SOZIALPROJEKTE Immer mehr Menschen in Deutschland können sich immer weniger leisten. Sie sind auf Hilfe angewiesen

06.08.2012
2023-08-30T12:17:35.7200Z
7 Min

Ich hätte mir nie träumen lassen, dass ich einmal so weit unten stehe und kilometerweit für ein paar Lebensmittel laufe." Die 82-Jährige wirkt jünger als sie ist, doch ihre großen Augen schauen tieftraurig. Ihren Nachnamen verrät sie zwar auf Nachfrage. "Aber meinen Namen nicht in die Zeitung, bitte", fügt sie mit erhobener Stimme hinzu, ihre Augen werden noch größer, ängstlicher. Ihr grauhaariger Tischnachbar verabschiedet sich, "auf eine Zigarette". Es bleibt noch Zeit - Zeit, bis die Lebensmittelausgabe beginnt.

Erst Frühstück, dann Lebensmittelausgabe: ein gewöhnlicher Mittwoch in der evangelischen Advent-Kirche im Berliner Ortsteil Pankow. 15 bis 17 Ehrenamtliche versorgen hier allwöchentlich 80 bis 100 Mitmenschen mit Grundnahrungsmitteln. Menschen, die trotz vermeintlicher Grundsicherung wie Sozialhilfe oder Hartz IV nicht immer genug zum Leben haben. Und das ist bei immer mehr Menschen der Fall, nicht nur in fernen Ländern. Die Armut scheint zurück zu sein in Deutschland.

Mitte des vergangenen Jahrhunderts waren der Krieg und seine Folgen, waren Zerstörung und Vertreibung Ursachen der sogenannten "absoluten Armut" - dem Leben am äußersten Rande der Existenz. Die Betroffenen litten unter schwerwiegenden Entbehrungen, mussten um ihr Überleben kämpfen. Die Armut im Deutschland der Gegenwart nennt sich "relative Armut": eine Unterversorgung an materiellen und immateriellen Gütern, von Statistikern ermittelt, gemessen am allgemeinen Lebensstandard. Dazu gehört auch die Beschränktheit der Lebenschancen einiger im Vergleich zu denen der Mehrheit. Arme Menschen hierzulande können in der Regel gerade noch ihre Grundbedürfnisse befriedigen, doch sie leiden an einer chronischen Mittellosigkeit und einem Mangel an Chancen.

_ _ _

> _ERFORDERLICHE ARBEITEN_:
1. Schreiben Sie aus dem Text über Armut in Deutschland den Abschnitt ab, der bei den Worten "Erst Frühstück, dann" beginnt und nach den Worten "sein in Deutschland." endet.
2. Führen Sie den Text über Armut in Deutschland im Anschluss an seinen letzten Satz weiter.

_ _ _

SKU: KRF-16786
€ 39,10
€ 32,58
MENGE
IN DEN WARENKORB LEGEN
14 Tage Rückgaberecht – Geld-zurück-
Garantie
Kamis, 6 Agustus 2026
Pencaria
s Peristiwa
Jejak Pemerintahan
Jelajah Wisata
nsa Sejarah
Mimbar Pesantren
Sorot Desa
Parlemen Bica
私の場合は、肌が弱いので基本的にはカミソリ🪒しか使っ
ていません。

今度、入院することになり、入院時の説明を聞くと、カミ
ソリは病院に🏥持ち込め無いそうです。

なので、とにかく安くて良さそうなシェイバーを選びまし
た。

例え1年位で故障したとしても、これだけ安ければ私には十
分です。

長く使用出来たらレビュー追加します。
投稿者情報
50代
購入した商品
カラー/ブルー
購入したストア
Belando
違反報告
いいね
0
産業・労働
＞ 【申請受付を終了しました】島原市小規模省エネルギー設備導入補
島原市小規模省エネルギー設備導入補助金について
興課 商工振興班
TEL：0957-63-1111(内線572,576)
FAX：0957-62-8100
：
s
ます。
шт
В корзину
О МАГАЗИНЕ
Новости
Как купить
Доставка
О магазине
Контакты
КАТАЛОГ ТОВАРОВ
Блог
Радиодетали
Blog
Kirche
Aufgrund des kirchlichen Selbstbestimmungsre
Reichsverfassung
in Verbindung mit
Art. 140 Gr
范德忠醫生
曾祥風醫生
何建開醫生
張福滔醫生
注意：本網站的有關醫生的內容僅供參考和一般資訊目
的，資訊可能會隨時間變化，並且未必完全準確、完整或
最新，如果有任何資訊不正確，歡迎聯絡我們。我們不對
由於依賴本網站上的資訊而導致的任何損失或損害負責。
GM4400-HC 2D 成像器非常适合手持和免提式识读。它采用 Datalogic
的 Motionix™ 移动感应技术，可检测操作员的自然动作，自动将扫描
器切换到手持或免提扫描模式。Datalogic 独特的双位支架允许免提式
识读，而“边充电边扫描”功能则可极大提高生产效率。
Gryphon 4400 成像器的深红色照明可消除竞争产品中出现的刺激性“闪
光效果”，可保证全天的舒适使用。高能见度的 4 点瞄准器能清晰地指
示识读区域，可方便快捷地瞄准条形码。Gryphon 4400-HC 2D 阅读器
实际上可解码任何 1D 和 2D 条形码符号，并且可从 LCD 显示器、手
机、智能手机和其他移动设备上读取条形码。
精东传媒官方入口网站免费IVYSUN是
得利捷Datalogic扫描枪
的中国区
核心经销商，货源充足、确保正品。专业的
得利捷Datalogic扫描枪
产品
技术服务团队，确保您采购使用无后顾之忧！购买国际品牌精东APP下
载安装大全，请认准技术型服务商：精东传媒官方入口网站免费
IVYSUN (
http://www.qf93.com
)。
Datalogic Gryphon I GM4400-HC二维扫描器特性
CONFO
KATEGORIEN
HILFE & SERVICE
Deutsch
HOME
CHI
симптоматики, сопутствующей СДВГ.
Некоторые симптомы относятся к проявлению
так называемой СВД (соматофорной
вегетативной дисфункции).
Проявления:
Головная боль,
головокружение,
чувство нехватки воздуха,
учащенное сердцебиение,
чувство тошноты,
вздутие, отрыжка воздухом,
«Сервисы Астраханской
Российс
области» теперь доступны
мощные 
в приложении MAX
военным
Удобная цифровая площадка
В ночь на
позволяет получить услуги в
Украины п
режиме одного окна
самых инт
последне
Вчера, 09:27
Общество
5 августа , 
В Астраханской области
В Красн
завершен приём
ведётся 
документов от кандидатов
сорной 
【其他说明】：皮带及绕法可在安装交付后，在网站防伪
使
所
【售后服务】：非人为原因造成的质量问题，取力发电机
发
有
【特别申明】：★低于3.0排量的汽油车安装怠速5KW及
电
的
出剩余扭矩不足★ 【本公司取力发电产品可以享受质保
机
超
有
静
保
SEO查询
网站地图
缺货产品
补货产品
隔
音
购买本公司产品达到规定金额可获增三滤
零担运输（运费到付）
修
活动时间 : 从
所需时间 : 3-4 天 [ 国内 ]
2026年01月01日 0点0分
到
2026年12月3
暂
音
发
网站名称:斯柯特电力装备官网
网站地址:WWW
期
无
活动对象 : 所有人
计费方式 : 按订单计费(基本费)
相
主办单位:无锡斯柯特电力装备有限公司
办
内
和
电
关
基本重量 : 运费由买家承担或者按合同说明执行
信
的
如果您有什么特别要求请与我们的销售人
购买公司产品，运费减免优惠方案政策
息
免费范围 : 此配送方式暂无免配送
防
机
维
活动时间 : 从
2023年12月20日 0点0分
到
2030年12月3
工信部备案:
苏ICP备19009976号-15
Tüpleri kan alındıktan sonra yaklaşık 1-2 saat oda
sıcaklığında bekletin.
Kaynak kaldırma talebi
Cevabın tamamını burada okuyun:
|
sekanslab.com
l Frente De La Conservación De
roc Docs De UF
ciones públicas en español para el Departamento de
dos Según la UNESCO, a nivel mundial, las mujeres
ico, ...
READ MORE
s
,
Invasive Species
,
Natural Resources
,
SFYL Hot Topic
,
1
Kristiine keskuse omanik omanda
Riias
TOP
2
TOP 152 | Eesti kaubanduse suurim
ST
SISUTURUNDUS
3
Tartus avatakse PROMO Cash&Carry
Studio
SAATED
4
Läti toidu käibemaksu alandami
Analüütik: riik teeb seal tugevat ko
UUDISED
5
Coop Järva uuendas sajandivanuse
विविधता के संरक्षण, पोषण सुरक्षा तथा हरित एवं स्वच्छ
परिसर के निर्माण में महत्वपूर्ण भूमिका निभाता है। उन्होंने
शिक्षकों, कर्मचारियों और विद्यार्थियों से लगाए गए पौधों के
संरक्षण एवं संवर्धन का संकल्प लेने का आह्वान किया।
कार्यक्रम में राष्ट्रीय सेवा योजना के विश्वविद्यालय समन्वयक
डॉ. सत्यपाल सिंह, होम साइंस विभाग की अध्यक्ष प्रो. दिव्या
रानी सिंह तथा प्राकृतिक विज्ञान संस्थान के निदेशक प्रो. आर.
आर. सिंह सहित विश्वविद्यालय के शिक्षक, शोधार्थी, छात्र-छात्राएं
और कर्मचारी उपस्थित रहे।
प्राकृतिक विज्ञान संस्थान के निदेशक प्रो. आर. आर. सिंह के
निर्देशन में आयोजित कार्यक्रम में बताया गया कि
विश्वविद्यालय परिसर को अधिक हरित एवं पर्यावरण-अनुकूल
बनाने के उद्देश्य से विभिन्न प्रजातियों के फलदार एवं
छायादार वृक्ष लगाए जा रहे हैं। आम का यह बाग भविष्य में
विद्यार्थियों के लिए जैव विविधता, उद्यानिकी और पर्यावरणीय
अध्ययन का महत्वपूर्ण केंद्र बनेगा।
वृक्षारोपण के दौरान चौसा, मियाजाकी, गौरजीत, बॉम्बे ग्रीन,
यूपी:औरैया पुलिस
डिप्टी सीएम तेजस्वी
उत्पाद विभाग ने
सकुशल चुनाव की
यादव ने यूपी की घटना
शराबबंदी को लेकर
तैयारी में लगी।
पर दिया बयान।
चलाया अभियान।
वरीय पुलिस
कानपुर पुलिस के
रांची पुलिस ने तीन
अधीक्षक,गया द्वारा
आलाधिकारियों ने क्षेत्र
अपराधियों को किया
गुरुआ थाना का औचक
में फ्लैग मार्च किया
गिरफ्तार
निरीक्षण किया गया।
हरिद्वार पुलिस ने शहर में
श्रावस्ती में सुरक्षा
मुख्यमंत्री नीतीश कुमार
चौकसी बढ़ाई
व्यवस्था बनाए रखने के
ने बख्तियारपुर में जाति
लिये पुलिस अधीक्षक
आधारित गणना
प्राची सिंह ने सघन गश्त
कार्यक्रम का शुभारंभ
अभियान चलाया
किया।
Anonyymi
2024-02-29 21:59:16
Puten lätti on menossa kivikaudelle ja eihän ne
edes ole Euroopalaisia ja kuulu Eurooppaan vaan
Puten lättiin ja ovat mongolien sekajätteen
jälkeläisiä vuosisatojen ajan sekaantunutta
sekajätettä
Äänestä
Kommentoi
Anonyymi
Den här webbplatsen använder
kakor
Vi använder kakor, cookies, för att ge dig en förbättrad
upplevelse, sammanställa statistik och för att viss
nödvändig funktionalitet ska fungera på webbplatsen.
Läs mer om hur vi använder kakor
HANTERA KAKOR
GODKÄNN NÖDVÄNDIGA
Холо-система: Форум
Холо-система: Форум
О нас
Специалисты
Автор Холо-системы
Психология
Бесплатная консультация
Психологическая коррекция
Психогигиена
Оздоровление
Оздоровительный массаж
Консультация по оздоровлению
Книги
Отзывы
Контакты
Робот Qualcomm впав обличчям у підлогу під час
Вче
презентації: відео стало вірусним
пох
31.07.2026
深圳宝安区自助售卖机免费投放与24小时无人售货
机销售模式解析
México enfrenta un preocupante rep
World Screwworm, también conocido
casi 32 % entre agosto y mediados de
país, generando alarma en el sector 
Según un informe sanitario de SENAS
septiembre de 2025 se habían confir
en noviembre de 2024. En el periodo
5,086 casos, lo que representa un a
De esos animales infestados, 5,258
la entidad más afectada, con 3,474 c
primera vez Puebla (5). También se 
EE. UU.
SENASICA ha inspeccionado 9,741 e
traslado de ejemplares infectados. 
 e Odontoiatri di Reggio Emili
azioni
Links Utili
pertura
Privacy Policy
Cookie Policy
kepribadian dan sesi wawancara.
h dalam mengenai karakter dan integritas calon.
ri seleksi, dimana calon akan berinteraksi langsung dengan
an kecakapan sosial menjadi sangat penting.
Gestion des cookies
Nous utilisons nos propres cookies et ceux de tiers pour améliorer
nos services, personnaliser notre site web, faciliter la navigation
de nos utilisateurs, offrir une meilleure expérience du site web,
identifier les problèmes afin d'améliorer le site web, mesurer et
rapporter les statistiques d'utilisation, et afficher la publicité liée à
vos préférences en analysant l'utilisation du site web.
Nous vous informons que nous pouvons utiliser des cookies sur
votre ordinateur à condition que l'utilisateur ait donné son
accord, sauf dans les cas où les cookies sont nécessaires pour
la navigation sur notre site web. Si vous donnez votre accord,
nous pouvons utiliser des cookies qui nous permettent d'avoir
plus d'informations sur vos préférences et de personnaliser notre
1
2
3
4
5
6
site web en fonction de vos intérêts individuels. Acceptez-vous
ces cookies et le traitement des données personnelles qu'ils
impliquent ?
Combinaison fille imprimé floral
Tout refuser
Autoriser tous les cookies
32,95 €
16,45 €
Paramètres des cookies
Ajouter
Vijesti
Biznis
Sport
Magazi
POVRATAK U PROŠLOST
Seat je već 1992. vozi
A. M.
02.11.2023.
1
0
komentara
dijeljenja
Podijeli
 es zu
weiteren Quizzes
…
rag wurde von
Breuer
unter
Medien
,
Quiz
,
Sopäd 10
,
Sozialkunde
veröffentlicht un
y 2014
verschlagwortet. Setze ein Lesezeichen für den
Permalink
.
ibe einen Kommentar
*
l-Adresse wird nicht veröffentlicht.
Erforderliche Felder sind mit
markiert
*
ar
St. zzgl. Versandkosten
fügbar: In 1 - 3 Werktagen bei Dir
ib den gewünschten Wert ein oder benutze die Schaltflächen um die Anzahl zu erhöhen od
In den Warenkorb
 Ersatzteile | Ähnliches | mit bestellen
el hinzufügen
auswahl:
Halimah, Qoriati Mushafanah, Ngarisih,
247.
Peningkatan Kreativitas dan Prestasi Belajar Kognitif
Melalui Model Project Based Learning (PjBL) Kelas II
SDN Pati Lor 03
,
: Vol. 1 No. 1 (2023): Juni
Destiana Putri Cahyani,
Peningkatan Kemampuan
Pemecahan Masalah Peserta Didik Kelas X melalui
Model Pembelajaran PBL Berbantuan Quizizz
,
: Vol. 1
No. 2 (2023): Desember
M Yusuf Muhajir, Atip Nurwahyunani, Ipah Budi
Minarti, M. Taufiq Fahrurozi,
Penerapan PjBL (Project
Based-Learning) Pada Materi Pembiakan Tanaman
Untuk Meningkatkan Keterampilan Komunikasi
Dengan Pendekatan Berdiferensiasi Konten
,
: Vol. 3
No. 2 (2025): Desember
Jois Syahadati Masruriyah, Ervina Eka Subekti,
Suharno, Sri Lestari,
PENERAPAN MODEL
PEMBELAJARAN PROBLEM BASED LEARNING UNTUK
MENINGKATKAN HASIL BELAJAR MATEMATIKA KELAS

_ _ _

> _LÖSUNGEN DER AUFGABEN_:
1.
Erst Frühstück, dann Lebensmittelausgabe: ein gewöhnlicher Mittwoch in der evangelischen Advent-Kirche im Berliner Ortsteil Pankow. 15 bis 17 Ehrenamtliche versorgen hier allwöchentlich 80 bis 100 Mitmenschen mit Grundnahrungsmitteln. Menschen, die trotz vermeintlicher Grundsicherung wie Sozialhilfe oder Hartz IV nicht immer genug zum Leben haben. Und das ist bei immer mehr Menschen der Fall, nicht nur in fernen Ländern. Die Armut scheint zurück zu sein in Deutschland.

2.
Euphemismus

Die Politik nennt "Armut" nicht gern "Armut". Weitaus häufiger spricht sie über "Armutsgefährdung" - was nichts anderes ist als "relative" Armut, eben anders ausgedrückt. Das sind immerhin zwölf Millionen Menschen bundesweit, also 14,5 Prozent der Bevölkerung, jeder siebte Bürger, so das Ergebnis des Armutsberichts 2011 des Paritätischen Wohlfahrtsverbands.

2010 lag die Armutsgefährdungsschwelle für einen Single-Haushalt bei 826 Euro, für eine vierköpfige Familie lag sie bei 1.735 Euro. Auf Basis dieser Berechnung wurde der Armutsbericht 2011 erstellt. In Berlin sind demnach sogar 19,2 Prozent der Einwohner relativ arm, ein Bruchteil von ihnen wird mittwochs in der Danziger Straße 201 versorgt.

"Zehn Jahre bin ich wegen meiner Tochter zuhause geblieben, aber 37 Jahre lang habe ich gearbeitet, als Kassiererin." Die alte Dame, die ihren Namen nicht geschrieben sehen will, redet sich in Rage. Das Frühstück ist beendet, ehrenamtliche Helfer räumen ab, nur ein unbenutztes Messer ist auf dem runden Tisch aus hellem Holz liegen geblieben. Nun sitzt die alte Frau allein dort.

"Das waren noch Kassen mit Kurbeln, uralte Scheißdinger, im Osten eben," kann sie sich Jahrzehnte später noch empören. 465 brutto habe sie verdient, "Ostmark". Und den ganzen Laden hätten die Kassiererinnen schrubben müssen. Die Leute hätten schon vor Ladenöffnung drängelnd vor der Tür gestanden. Rentner seien das natürlich gewesen. Nun ist sie selbst eine von ihnen.

514 Euro Rente bekomme sie. Obwohl sie jahrelang "freiwillig geklebt" habe, für die Versicherung. EHundert und ein paar Euro betrage ihre Kaltmiete, dazu die Nebenkosten. Die letzte Rentenerhöhung von elf Euro sei direkt von der Nebenkostenerhöhung verschluckt worden. Zum Leben bleibe ihr zu wenig. Deshalb komme sie mittwochs hierher, zu Fuß. Eine Stunde brauche sie. Ihr Geld reiche nur für eine Fahrt, darum nehme sie die Bahn auf dem Rückweg, wenn sie mit Lebensmitteln beladen ist. Das alles hätte sie sich nie träumen lassen, wiederholt sie, die Frau mit den traurigen Augen.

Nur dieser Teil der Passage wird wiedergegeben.